> [Your goal] Take the entries that follow and return exactly the lines from the one holding "For every layout element, output its label and" through the one holding "Document page, 1500x844 pixels.", both included. Nothing else is needed.

● ● ● ● ●

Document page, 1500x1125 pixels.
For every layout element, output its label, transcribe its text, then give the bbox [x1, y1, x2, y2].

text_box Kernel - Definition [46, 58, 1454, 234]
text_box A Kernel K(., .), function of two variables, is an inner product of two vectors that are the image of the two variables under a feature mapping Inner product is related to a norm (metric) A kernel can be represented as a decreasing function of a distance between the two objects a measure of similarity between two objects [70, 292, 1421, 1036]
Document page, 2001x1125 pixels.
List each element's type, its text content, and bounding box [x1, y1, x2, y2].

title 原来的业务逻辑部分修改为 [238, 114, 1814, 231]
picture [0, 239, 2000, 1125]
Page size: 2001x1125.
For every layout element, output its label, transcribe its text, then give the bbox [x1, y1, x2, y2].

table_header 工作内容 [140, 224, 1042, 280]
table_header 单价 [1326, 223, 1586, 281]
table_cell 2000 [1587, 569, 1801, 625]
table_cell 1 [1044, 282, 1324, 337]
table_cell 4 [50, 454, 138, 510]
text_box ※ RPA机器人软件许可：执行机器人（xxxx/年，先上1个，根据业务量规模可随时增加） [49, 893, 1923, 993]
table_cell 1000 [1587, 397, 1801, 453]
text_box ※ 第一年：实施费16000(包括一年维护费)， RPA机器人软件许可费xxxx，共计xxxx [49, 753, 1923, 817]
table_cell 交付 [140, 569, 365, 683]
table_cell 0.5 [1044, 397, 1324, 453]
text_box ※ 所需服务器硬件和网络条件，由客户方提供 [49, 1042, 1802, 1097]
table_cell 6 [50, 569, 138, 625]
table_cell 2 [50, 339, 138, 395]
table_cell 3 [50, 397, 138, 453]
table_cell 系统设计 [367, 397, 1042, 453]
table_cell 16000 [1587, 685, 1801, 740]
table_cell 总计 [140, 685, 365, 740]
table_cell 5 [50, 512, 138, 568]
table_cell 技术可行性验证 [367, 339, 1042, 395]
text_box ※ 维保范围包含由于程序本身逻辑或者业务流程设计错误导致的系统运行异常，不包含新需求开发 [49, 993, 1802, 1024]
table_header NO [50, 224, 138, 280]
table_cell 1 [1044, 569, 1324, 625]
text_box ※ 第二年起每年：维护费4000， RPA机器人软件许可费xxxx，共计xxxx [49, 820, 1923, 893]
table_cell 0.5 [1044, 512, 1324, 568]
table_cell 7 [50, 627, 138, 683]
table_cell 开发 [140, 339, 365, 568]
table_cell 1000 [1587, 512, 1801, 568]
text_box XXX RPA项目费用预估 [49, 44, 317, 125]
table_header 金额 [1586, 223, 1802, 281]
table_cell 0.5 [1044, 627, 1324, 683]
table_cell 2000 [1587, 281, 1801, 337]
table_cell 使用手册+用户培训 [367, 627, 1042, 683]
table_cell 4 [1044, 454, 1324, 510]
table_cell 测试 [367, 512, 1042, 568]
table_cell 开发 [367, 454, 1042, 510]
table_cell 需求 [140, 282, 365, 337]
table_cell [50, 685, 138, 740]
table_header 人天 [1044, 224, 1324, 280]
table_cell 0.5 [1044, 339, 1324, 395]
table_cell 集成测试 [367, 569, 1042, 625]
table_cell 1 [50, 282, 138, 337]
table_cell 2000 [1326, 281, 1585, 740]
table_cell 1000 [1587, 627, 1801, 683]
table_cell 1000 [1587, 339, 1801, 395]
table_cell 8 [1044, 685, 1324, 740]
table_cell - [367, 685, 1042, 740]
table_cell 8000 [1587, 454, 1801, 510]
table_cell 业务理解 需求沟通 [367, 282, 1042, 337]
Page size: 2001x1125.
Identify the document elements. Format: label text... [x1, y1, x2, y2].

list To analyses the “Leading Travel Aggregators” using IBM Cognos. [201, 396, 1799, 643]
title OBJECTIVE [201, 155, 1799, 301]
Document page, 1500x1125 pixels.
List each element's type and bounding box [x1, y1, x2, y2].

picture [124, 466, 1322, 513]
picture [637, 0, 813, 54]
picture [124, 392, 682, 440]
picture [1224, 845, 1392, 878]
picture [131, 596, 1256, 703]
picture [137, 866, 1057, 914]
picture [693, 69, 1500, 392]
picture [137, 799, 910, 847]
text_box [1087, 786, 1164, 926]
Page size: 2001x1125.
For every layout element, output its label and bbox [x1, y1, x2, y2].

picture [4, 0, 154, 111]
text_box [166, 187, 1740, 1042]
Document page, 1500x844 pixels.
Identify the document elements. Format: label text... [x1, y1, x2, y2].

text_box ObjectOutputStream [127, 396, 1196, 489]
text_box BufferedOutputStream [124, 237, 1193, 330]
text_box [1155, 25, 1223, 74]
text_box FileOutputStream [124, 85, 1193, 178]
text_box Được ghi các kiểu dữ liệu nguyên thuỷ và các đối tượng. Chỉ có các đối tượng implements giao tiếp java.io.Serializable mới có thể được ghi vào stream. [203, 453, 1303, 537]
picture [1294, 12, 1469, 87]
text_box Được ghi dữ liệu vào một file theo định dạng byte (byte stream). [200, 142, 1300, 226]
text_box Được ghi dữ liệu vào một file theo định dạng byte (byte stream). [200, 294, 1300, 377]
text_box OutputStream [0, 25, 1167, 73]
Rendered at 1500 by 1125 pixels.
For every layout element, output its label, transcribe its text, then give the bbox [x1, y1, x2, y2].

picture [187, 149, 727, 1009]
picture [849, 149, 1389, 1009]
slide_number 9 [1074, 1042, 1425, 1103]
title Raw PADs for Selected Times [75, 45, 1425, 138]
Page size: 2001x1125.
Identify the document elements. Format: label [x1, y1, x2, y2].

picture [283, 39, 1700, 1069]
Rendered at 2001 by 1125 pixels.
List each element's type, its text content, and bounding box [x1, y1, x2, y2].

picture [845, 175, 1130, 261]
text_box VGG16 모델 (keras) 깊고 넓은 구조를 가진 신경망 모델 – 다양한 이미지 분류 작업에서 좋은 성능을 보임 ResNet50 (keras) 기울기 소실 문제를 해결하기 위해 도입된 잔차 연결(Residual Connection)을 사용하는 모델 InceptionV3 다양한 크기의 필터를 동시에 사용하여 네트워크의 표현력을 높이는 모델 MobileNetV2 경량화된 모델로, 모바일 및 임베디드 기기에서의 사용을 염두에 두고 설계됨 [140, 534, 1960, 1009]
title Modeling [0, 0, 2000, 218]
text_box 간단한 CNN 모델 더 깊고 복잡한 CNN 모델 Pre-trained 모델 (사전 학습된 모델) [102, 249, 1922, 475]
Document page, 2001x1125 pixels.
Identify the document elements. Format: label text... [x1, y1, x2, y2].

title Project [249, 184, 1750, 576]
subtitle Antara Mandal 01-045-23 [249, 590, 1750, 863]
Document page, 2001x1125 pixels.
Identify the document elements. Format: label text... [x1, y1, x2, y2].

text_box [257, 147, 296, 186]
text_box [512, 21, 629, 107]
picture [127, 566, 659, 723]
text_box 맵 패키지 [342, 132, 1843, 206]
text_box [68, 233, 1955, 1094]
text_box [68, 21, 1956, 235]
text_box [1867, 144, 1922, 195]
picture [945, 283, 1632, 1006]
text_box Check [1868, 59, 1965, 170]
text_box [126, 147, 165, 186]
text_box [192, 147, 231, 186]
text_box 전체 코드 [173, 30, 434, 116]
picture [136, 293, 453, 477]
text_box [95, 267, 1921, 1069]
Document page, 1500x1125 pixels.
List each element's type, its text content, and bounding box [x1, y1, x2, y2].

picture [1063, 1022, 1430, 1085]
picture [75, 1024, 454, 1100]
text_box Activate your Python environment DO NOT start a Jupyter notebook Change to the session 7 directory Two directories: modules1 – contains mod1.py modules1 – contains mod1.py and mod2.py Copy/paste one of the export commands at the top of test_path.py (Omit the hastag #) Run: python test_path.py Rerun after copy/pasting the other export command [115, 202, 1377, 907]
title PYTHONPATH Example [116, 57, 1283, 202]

● ● ● ● ●

> [Solution for this task]
For every layout element, output its label and bbox [x1, y1, x2, y2].

picture [4, 0, 154, 111]
text_box [166, 187, 1740, 1042]
Document page, 1500x844 pixels.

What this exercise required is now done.